Like the song says, a day, 24 little hours, can make all the difference.
Even one second to the next. It is something we all know, but that we rarely acknowledge until we are forced to.
I feel this makes us take things for granted, until they are taken away from us.
Sliding Doors
There is a version of me that existed in blissful ignorance of the pain and torment every day now starts and ends with.
A version of me that had no idea what loneliness and sorrow really means.
A version of me that knew constant love, although not expressed daily, but felt in thousands of shared moments and the satisfaction of living life with the one person you were meant to share it with.
That version of me died when my wife did.
Shifting Perspectives

Since that moment, the importance of everything else has been minimised in my mind.
Some things I no longer find of any interest, such as the hamster wheel of work until we are allowed to retire with a pittance to support us at 67 (probably 69 by the time I get there).
It is important for me to provide, for myself and my children and that will continue, but the rest of it I just don’t care for at the moment.
Projections for the next 5 years, fiscal overspends, project deliverables, customer satisfaction trends, redundancies, Janet’s missing lunch, meetings to discuss what we’re going to say in another meeting, emails expecting an immediate response, and the thousand other minutia of daily office working, fill me with such indifference that I hate to even list them!
I just want to stand up and scream, “NONE OF THIS MATTERS!!!!”.
But, of course, it does matter, sometimes very much. Just not to me.
Am I Crazy?
The other people in the room don’t understand what is going on in my head. The intrusive thoughts I am fighting off. The way that every morning begins with a re-run of that day in hospital because, as I have already posted, my grief brain hates me.

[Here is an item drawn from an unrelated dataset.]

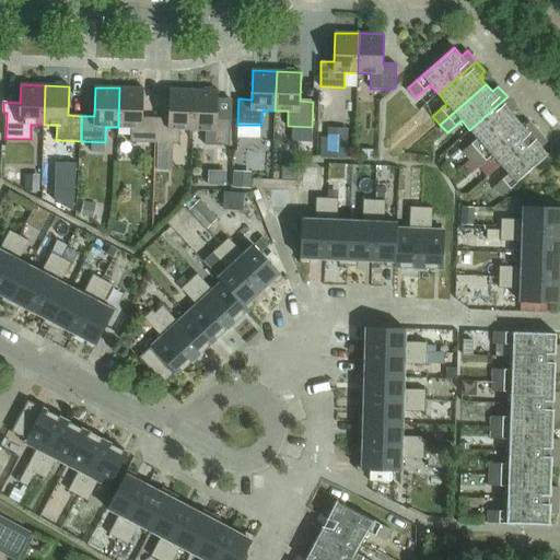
[(155,143),(156,118),(143,117),(144,89),(119,88),(118,127),(131,128),(130,142),(155,143)]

And all of this before even getting out of bed! I am exhausted by the time I even start to think about work.
The thoughts don’t stop as I leave the house either. I drive past the salon where J had her hair done and I remember that day she came home but I didn’t notice because I was too wrapped up in a management crisis at work. This starts me, quite rightly, on a guilt trip about how she must have felt and how I didn’t make her feel like the beautiful woman that she was.
And then my brain helpfully reminds me of all the other times I probably didn’t respond correctly and failed to make my beautiful wife feel loved. How she didn’t deserve to feel like this because she was the most fun, caring and fiercely protective wife and mother I could have hoped for – and I took her for granted.
I might be fortunate and drive past a place with a happy memory, for example her old family home where she lived when we dated. I smile and revel in the memory of those exciting, heady times when you grow to love the one you know, without a shadow of a doubt, you will spend the rest of your life with.
That wonderful memory then stabs you through the chest with the knife of loss and a denied future together. It weirdly, ruins your day with its happiness. Because you are not allowed to be happy. She is not here to enjoy it with you.
This is just part of what ‘Grief’ means to me.